With one bulldozer and unshakable determination, Mario Segale launched a construction company just after he graduated from high school in 1952.
The M.A. Segale construction company went on to mine gravel, make asphalt, repave airport runways and grade freeway rights of way.
Over time, Segale acquired extensive real estate holdings throughout South King County, including warehouses, a shopping center, gravel pits and timberland and the 500 acres in Tukwila that set the stage for Tukwila South.
As Tukwila businessman Ken Behrens told the Seattle Times in 2009: “Segale is the big elephant in the room in Tukwila. Whatever he wants to get done, he usually gets done.”
Also among the family’s holdings was the land under Emerald Downs Racetrack & Casino, which several years after opening day in 1996, Segale sold to the Muckleshoot Tribe for $73.6 million.
Segale, 85, died Saturday morning, Oct. 27 surrounded by family. The cause of death was undisclosed.
Friends recalled a tough businessman who avoided the spotlight and shunned the press for decades. Perhaps above all, they remember a man who believed intensely in family and friends and maintained a small, tightly-knit circle of both.
Former Auburn Mayor Pete Lewis, who met Segale 30 years ago when Lewis was a banker relatively new to town, remembered his friend as a hard-nosed businessman with a patient, long-range vision for what he wanted to do.
“Mario was a very visionary person,” ” Lewis said. “He built up a lot of things that happened, not just in South King County but especially around here. Emerald Downs was one of those things where he was literally the foundation. He owned the land and was strongly committed to ensuring that took place.”
Segale, Lewis continued, was intensively private and generous, one of those people who would make a donation for someone or something really in need, as long as it wasn’t talked about.

DATASET RECORDS

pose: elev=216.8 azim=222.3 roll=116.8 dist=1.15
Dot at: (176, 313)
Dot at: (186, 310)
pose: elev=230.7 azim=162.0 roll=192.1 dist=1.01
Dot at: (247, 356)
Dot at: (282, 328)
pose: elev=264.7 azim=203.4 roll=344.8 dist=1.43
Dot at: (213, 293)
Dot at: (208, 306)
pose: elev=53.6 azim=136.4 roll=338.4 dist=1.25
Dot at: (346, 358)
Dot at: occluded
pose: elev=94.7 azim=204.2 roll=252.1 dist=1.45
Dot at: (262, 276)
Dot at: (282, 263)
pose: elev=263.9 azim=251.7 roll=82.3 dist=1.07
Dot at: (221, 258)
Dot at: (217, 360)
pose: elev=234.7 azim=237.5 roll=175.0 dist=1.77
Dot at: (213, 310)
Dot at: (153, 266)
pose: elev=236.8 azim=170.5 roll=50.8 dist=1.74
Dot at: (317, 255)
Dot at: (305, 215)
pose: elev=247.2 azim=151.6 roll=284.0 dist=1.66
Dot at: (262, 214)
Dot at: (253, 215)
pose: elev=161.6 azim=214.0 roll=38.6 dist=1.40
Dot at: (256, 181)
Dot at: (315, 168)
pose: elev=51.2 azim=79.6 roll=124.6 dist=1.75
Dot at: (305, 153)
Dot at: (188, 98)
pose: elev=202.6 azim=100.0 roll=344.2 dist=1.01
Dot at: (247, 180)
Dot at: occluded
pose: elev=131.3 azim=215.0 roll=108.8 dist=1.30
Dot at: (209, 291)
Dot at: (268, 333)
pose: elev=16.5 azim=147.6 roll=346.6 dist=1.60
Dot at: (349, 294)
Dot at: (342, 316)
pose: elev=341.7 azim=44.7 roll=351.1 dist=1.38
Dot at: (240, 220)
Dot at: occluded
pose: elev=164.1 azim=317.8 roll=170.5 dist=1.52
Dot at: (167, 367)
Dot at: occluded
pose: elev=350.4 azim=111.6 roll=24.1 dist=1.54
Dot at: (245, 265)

ASSIGNED TASK 1
Answer these questions about the article on Mario Segale:
(a) In what year did Segale graduate from high school?
(b) To whom did Segale sell the land under Emerald Downs Racetrack & Casino, and for how much?
(c) How many years ago did Pete Lewis meet Segale?
ASSIGNED TASK 2
Restate word for word the part of the article on Mario Segale starting with "With one bulldozer" and going on through "for $73.6 million.".

WRITTEN ANSWER 1
(a) 1952
(b) The Muckleshoot Tribe, for $73.6 million
(c) 30 years ago

WRITTEN ANSWER 2
With one bulldozer and unshakable determination, Mario Segale launched a construction company just after he graduated from high school in 1952.
The M.A. Segale construction company went on to mine gravel, make asphalt, repave airport runways and grade freeway rights of way.
Over time, Segale acquired extensive real estate holdings throughout South King County, including warehouses, a shopping center, gravel pits and timberland and the 500 acres in Tukwila that set the stage for Tukwila South.
As Tukwila businessman Ken Behrens told the Seattle Times in 2009: “Segale is the big elephant in the room in Tukwila. Whatever he wants to get done, he usually gets done.”
Also among the family’s holdings was the land under Emerald Downs Racetrack & Casino, which several years after opening day in 1996, Segale sold to the Muckleshoot Tribe for $73.6 million.